━━━ Exercise input ━━━

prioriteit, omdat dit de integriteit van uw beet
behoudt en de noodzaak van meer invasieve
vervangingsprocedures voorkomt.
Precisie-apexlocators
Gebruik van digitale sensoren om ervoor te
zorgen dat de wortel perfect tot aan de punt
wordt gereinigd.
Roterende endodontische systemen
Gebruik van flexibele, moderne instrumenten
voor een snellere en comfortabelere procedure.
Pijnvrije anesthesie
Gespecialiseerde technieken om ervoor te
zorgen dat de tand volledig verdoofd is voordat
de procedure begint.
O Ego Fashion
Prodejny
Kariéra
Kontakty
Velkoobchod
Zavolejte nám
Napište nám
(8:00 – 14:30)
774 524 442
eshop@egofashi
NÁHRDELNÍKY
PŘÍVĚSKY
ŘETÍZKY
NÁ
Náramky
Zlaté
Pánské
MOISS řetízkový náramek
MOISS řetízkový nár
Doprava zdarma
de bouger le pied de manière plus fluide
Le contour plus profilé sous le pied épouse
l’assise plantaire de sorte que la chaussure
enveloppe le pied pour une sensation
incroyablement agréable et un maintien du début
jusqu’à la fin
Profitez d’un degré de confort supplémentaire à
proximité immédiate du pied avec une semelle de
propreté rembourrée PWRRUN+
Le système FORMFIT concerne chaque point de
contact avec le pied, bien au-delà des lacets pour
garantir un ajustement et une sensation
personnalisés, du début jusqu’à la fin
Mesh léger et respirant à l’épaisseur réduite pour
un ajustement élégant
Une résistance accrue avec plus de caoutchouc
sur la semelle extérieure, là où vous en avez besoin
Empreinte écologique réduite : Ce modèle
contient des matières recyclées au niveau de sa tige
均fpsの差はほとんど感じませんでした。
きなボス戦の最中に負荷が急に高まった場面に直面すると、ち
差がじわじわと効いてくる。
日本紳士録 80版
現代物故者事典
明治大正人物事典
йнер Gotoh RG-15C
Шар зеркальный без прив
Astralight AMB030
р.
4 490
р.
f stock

━━━

■ Goal of the exercise
Which lines in the listing hold the word "réduite"? Copy them out.

■ Written solution
Mesh léger et respirant à l’épaisseur réduite pour
Empreinte écologique réduite : Ce modèle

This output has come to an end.